Is it obligatory for someone traveling by plane in the afternoon during Ramadan to fast?
Anyone who intends to travel after dawn must begin the day fasting and continue with the intention of completing their fast, as fasting was obligatory upon them before traveling.
However, if they experience unbearable hardship after starting their journey, they are permitted to break their fast due to that hardship, not merely because of travel. In such a case, they must make up for the missed fast later.
Is it permissible for household members to pool money for the Udhiyah and gift it to one of them?
Praise be to Allah, and peace and blessings be upon our master, the Messenger of Allah.
It is permissible for members of a household to pool their money together and gift the total amount to one individual among them so that he may offer the sacrifice (Udhiyah). In this case, the family members receive the reward for giving charity (Sadaqah), and the one performing the sacrifice includes them in the spiritual reward (Thawab).
Furthermore, slaughtering a single sheep (on one's own) is considered religously better than participating as one of seven people in the sacrifice of a cow or a camel. And Allah the Almighty knows best.
Is it permissible to give to the poor from among the People of the Book from the Udhiyah?
Praise be to Allah, and prayers and peace be upon our Master the Messenger of Allah.
It is permissible to give to the poor among the People of the Book from a voluntary sacrifice (uḍḥiyyat taṭawwuʿ), just as it is permissible to give charity (ṣadaqah) to them. This opinion is a view (wajh) within the Shāfiʿī school, which was favored by al-Muḥibb al-Ṭabarī and Imam al-Nawawī. [See: Ḥāshiyat Ibn Qāsim al-ʿAbbādī ʿalā Tuḥfat al-Muḥtāj (Vol.9/P.365)]. And Allah Almighty knows best.
I vowed to give a specific charity if a certain matter came to pass — what is the ruling on giving that charity before the matter is realised?
All praise is due to Allah, and peace and blessings be upon our master the Messenger of Allah ﷺ.
Fulfilling a vow (nadhr) is obligatory, in accordance with the word of Allah the Almighty: "And let them fulfil their vows." [Al-Ḥajj/ 29] And the saying of our master the Messenger of Allah ﷺ: "Whoever vows to obey Allah, let him obey Him; and whoever vows to disobey Him, let him not disobey Him." (Reported by al-Bukhārī.)
The Shāfiʿī scholars distinguished between a financial vow (nadhr mālī) and a bodily vow (nadhr badanī).

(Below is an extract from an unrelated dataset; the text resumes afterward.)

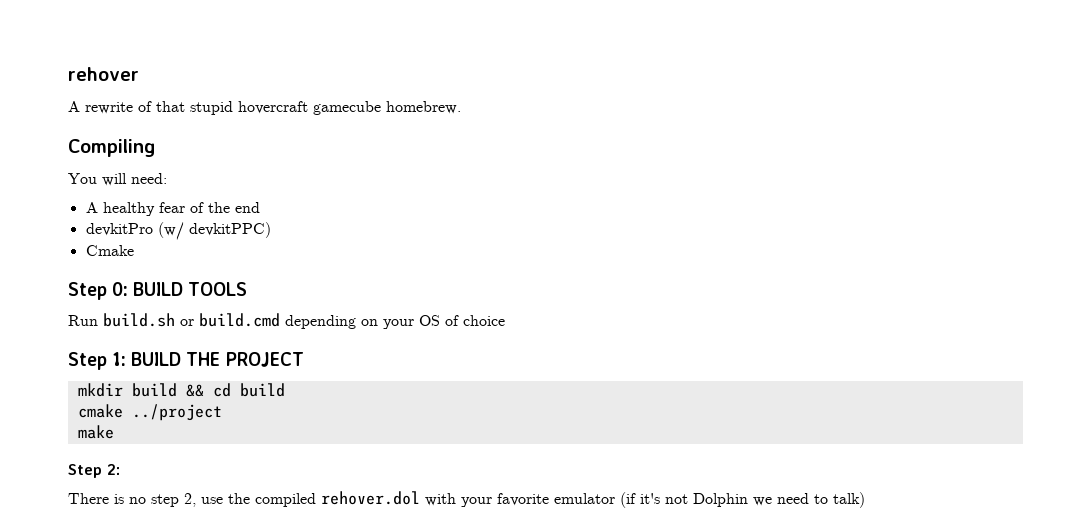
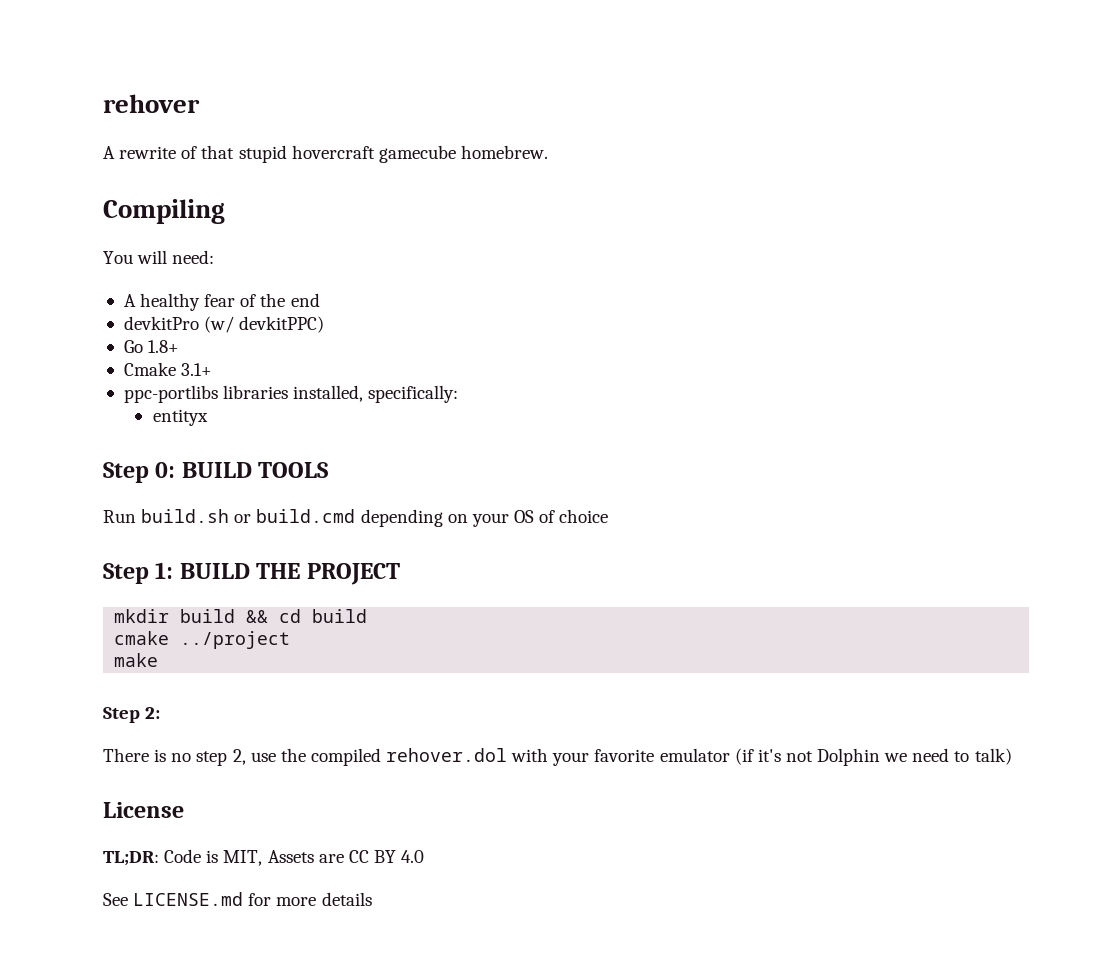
(271, 230) none -> [123,340,180,353] // Go 1.8+
(134, 250) none -> [181,363,213,376] [123,385,459,403] [152,409,208,426] 3.1+ // ppc-portlibs libraries installed, specifically: // entityx
(865, 500) none -> [103,802,184,818] [103,849,425,866] [103,892,372,906] // License // TL;DR: Code is MIT, Assets are CC BY 4.0 // See LICENSE.md for more details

They permitted the fulfilment of a financial vow to be brought forward — before the stipulated condition is met — but did not permit the same for a bodily vow, which may only be fulfilled after the condition has actually been realised.
Shaykh al-Islām Imām Zakariyyā al-Anṣārī, may Allah have mercy upon him, states: "It is permissible to bring forward the fulfilment of a financial vow before the condition stipulated in it is met — such as saying: 'If I am healed, I vow to free a slave' or 'to give such-and-such in charity' — just as it is permissible to pay zakāh in advance. This is unlike a bodily vow, such as fasting." [Asnā al-Maṭālib, vol. 4/P.246]
Imām al-Bājūrī, may Allah have mercy upon him, states: "Like expiation other than fasting, a financial vow — such as saying: 'If Allah heals my sick one, I vow to free a slave for the sake of Allah,' or 'If Allah heals my sick one, I vow to free a slave on the Friday following the recovery' — it is permissible to bring it forward before the recovery in the first case, and before the Friday following the recovery in the second case." [Ḥāshiyat al-Bājūrī ʿalā Sharḥ Ibn Qāsim, Vol.2/P.596] And Allah the Almighty knows best.